Weiter auf dem Wanderweg überqueren wir den Bigge-Fluss über die Schafsbrücke. Nun gehen wir links die Mühlwiese. Von den Biggewiesen biete sich ein herrlicher Blick auf die Burg, den Ausgangspunkt der Wanderung. Am Ende der Straße überqueren wir die Finnentroper Straße und erreichen nach 3400 Metern die nächste Sehenswürdigkeit: die Atta-Höhle.

Deutschlands größte und wohl schönste Tropfsteinhöhle wurde am 19. Juli 1907 bei Sprengarbeiten zufällig entdeckt. Durch den 80 Meter langen Zugangsstollen hinunter gelangt man in die farbenprächtige Welt von Stalaktiten, Stalagmiten und Stalagmaten, die einen separaten Ausflug lohnenswert machen.

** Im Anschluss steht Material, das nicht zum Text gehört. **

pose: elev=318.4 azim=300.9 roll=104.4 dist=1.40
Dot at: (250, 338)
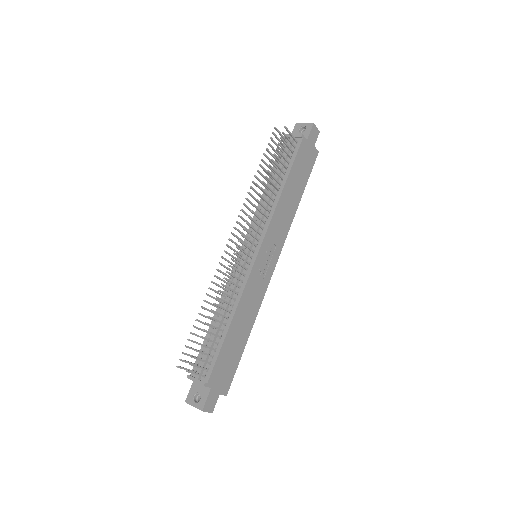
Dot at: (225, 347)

Danach gehen wir ca. 500 Meter die Finnentroper Straße in Richtung Innenstadt hinunter, bis zum Kreisverkehr Siegessäule. Die Siegessäule ist ein Überbleibsel aus der Kaiserzeit und erinnert an den Sieg gegen Frankreich im Deutsch-Französischen Krieg 1870/71 und die damit verbundene Reichsgründung.

Nach dem Kreisverkehr (zweite Straße rechts) empfehlen wir einen kleine Abstecher in den Nordwall hinein, dort sehen Sie rechts und links „alte Stadtvillen“, die mit viel Liebe restauriert wurden.

Nach ca. 500 Metern gehen wir sofort wieder links in den Kleinen Graben.

Dieser Straße folgen wir und laufen auf den Pulverturm zu. Der Pulverturm ist ein Überbleibsel der alten Stadtbefestigung von Attendorn, die 1812 abgetragen wurde, um Attendorn nach dem Stadtbrand wieder aufzubauen.

Ein kurzes Stück geradeaus, dann sehen wir links einen unscheinbaren Holzschuppen. Hier befand sich die erste Jugendherberge Attendorns. Nun geht es rechts hinein in die Brunnengasse. Am Ender der Brunnengasse befindet sich auf der linken Seite das Schuhgeschäft Hoberg. Hier biegen wir links in die Ennester Straße, die Hauptstraße, ab.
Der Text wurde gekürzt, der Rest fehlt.